Job: Format the stretch of lines from the very first one through the line containing "When removing cabinet doors, keeping track of" as a Markdown table with the columns Row and Line. Number each row, and leave out any blank lines.

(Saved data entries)
== == ==

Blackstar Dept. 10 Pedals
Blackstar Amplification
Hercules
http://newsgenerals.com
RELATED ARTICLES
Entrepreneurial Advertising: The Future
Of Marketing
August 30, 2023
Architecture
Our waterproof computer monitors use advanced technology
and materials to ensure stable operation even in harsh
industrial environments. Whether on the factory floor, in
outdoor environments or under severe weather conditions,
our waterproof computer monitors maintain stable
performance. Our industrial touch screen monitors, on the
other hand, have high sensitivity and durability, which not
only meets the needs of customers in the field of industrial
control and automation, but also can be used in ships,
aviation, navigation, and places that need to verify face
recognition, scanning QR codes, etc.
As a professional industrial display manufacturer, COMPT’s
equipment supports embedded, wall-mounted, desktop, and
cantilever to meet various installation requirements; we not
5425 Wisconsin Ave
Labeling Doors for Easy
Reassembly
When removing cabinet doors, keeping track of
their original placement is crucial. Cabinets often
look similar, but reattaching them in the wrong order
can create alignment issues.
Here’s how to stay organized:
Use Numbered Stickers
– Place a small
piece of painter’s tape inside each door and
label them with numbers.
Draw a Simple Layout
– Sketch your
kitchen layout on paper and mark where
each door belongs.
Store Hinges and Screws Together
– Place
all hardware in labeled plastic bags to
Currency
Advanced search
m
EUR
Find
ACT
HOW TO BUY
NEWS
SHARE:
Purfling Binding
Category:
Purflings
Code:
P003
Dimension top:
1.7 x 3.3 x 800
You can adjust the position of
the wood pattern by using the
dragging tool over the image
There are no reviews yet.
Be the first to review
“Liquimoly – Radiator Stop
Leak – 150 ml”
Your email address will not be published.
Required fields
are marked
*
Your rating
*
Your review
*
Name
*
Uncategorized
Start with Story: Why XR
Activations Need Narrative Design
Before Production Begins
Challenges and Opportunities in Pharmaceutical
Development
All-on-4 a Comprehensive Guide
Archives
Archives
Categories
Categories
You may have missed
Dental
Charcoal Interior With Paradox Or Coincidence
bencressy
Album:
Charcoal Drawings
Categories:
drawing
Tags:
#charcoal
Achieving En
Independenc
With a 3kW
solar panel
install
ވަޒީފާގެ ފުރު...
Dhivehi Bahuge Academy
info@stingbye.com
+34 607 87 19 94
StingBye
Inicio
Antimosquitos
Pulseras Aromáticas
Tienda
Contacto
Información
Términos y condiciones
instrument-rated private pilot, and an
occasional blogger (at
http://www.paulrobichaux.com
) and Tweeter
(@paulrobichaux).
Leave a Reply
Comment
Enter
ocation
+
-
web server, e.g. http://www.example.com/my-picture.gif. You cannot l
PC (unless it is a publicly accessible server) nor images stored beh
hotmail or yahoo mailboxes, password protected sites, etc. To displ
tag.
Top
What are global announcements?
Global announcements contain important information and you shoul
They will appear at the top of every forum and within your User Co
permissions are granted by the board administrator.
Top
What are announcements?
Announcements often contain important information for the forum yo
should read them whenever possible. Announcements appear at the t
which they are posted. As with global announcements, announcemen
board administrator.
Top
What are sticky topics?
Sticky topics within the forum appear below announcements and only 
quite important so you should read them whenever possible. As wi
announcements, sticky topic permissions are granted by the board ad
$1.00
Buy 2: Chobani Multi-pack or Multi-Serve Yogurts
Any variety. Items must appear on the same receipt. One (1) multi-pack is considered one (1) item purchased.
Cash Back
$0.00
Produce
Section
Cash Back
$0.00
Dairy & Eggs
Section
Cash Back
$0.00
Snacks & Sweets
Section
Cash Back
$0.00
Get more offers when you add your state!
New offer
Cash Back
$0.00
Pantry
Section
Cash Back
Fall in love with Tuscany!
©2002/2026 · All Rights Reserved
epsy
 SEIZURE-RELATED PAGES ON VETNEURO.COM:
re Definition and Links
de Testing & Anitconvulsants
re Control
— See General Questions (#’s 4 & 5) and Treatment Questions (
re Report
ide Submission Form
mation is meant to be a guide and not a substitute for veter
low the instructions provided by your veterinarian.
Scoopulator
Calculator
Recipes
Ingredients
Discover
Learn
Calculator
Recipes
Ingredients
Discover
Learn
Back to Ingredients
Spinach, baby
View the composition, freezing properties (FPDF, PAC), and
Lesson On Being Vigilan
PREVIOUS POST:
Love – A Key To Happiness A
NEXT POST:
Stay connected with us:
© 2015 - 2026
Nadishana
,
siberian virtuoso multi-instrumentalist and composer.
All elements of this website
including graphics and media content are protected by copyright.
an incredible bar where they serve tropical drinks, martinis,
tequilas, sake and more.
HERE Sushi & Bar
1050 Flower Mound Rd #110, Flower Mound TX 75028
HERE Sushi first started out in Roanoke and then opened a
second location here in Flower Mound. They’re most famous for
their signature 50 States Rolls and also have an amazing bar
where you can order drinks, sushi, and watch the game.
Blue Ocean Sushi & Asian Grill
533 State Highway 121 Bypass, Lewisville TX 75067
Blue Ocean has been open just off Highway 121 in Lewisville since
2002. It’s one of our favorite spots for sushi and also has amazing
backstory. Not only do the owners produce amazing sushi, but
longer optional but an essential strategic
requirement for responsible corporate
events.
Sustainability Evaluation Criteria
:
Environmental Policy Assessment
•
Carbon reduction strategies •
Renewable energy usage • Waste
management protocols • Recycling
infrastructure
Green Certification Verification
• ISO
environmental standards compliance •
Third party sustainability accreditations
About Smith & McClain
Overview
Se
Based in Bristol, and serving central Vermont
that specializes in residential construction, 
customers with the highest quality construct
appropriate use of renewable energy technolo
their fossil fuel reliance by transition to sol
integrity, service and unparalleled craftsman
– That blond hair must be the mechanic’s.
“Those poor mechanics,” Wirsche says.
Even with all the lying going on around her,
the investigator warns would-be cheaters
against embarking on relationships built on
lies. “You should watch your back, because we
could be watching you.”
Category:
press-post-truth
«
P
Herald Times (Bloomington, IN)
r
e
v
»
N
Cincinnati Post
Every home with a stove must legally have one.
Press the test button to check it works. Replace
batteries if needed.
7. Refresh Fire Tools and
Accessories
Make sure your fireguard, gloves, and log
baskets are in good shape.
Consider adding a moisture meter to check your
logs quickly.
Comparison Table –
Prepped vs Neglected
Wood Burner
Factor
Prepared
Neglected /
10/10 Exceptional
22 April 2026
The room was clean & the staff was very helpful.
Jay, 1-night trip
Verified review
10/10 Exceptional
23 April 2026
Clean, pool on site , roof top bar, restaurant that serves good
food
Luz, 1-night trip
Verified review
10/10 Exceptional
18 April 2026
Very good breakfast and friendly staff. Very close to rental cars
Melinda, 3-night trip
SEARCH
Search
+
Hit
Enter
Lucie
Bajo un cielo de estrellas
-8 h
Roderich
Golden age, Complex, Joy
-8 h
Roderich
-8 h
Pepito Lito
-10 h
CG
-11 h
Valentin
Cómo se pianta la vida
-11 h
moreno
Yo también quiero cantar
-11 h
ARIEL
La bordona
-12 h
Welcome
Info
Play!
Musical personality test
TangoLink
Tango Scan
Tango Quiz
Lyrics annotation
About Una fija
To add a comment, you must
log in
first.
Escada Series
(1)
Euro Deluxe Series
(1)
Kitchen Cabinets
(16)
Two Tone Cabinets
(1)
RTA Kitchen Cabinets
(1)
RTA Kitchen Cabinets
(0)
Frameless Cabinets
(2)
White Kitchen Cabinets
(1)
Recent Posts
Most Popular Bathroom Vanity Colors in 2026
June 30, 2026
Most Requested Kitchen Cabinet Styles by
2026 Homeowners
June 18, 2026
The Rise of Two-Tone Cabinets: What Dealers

== == ==

Finished exercise:
| Row | Line |
|---|---|
| 1 | Blackstar Dept. 10 Pedals |
| 2 | Blackstar Amplification |
| 3 | Hercules |
| 4 | http://newsgenerals.com |
| 5 | RELATED ARTICLES |
| 6 | Entrepreneurial Advertising: The Future |
| 7 | Of Marketing |
| 8 | August 30, 2023 |
| 9 | Architecture |
| 10 | Our waterproof computer monitors use advanced technology |
| 11 | and materials to ensure stable operation even in harsh |
| 12 | industrial environments. Whether on the factory floor, in |
| 13 | outdoor environments or under severe weather conditions, |
| 14 | our waterproof computer monitors maintain stable |
| 15 | performance. Our industrial touch screen monitors, on the |
| 16 | other hand, have high sensitivity and durability, which not |
| 17 | only meets the needs of customers in the field of industrial |
| 18 | control and automation, but also can be used in ships, |
| 19 | aviation, navigation, and places that need to verify face |
| 20 | recognition, scanning QR codes, etc. |
| 21 | As a professional industrial display manufacturer, COMPT’s |
| 22 | equipment supports embedded, wall-mounted, desktop, and |
| 23 | cantilever to meet various installation requirements; we not |
| 24 | 5425 Wisconsin Ave |
| 25 | Labeling Doors for Easy |
| 26 | Reassembly |
| 27 | When removing cabinet doors, keeping track of |